Democrats continue to harbor the illusion that they are the majority party in America. When their presidential candidates lose, the reflexive response among many in the party is to attribute failure primarily to the personal limitations of the leaders (rather than, say, the candidates' ideas or strategy or the party's divisions and weaknesses). And because human beings are never without their faults, the dissection of a failed leader's character inevitably uncovers the flaws that doomed the man from the start -- whereupon the search begins for fresh faces whose chief recommendation is that they have yet to be subjected to the same process.
Having won a half-million more votes than George W. Bush, Gore might have gotten a pass from the ritual of recrimination. After all, he is the only person in more than a century to receive more votes for the presidency than his opponent and yet not become president. By the standards of normal elections -- indeed, every election for every other national and state office in the United States -- he would have won. He also faced a distinctive problem that no previous Democratic candidate in the past half-century had faced: a third-party candidate who disproportionately drained votes from the Democratic ticket.
But after the 2000 election, analysts did not point to the flaws in Bush's character that explained why he had received fewer votes than Gore. In America, a man who loses an election loses a second time when the analysts interpret everything about him in the context of his being a "loser." Had Americans abolished the Electoral College years ago, the election postmortems would have found shrewdness and strength in Gore where they instead found dullness and deficiency -- but no matter. Everyone who disliked Gore, often for petty reasons, could now elevate their dislike into an explanation for why he was so unpopular that he had not won the election by a landslide.
My own view is that the personalities of Gore and Bush were probably irrelevant to the outcome. In the election for Congress that year, the national vote for Democrats and Republicans was nearly equal, with the Senate ending up at first with an exact 50-50 split. The national vote for the House had also been divided almost evenly between the two parties two years earlier. Gore and Bush were close because the electorate was split down the middle ideologically; each candidate had personal drawbacks, but these seem to have cancelled each other out. That Gore beat Bush by 500,000 votes while losing the Electoral College was simply a historical fluke.
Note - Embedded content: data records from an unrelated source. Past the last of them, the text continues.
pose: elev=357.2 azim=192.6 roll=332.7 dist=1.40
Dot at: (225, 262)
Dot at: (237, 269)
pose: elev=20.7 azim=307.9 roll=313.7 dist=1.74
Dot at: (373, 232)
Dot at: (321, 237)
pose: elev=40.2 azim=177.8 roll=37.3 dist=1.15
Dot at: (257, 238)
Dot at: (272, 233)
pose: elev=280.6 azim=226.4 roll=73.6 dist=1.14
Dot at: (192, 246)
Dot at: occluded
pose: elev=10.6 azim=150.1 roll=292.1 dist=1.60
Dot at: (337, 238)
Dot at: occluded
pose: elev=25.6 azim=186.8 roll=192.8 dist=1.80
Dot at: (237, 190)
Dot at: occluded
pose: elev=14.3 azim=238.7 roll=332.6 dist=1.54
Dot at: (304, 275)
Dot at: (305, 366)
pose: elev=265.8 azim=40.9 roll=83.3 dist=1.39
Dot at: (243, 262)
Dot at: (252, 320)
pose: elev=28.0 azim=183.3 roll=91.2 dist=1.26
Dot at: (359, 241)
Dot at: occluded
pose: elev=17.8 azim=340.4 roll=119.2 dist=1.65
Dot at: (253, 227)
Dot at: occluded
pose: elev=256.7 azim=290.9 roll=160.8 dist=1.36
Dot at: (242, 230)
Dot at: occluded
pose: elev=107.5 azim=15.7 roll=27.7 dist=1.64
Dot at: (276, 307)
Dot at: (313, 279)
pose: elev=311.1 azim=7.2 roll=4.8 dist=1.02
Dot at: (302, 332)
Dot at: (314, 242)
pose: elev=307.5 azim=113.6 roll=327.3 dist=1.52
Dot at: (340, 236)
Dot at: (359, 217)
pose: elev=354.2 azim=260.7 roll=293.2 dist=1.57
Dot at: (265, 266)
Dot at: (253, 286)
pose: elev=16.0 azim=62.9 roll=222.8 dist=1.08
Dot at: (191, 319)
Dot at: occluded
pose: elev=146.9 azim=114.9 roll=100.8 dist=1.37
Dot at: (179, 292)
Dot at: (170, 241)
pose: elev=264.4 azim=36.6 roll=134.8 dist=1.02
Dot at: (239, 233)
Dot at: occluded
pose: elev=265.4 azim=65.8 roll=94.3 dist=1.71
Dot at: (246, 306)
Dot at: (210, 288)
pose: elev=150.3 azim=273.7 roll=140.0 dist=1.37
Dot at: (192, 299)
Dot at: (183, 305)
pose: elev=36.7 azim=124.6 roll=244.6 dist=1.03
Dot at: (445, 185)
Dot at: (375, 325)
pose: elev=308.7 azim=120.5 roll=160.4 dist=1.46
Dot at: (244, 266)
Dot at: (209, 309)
What has happened afterward, however, is no fluke. Presidential candidates need to bridge party factions, but the factions are not necessarily grateful. During the 2000 campaign, Gore attempted to satisfy both moderates and liberals in the party -- on the one hand naming Joseph Lieberman as his running mate and on the other attacking corporate abuses and opposing Bush's tax cut as a gift to the rich. But afterward, not wishing to let any of the stigma of defeat fall upon themselves, party moderates blamed Gore's "populism" while liberals said he hadn't gone far enough. Gore's recent criticism of Bush on Iraq and his spat with Lieberman over corporate abuses have further alienated his more conservative backers without necessarily winning over liberals. The result is that he may go into the 2004 race -- if he goes into it at all -- as a political orphan, the unforgiven bridge builder abandoned by the two factions that he attempted to unite.
So Democrats may well turn their backs on Gore, as they have turned their backs on other former presidents and presidential candidates for so many years. I am not sure whether Gore would make the strongest candidate in 2004 (though I'd be glad to see him try). But I am certain that the repudiation syndrome is bad for the Democratic Party, which has unnecessarily cast good men into the political shadows. The recent award of the Nobel Peace Prize to Jimmy Carter is a reminder of the considerable achievements of one of those men. As Carter has shown, the reputation of national leaders is a valuable resource, not just to the individuals themselves but to the causes they represent. The Democrats would be stronger if they understood that.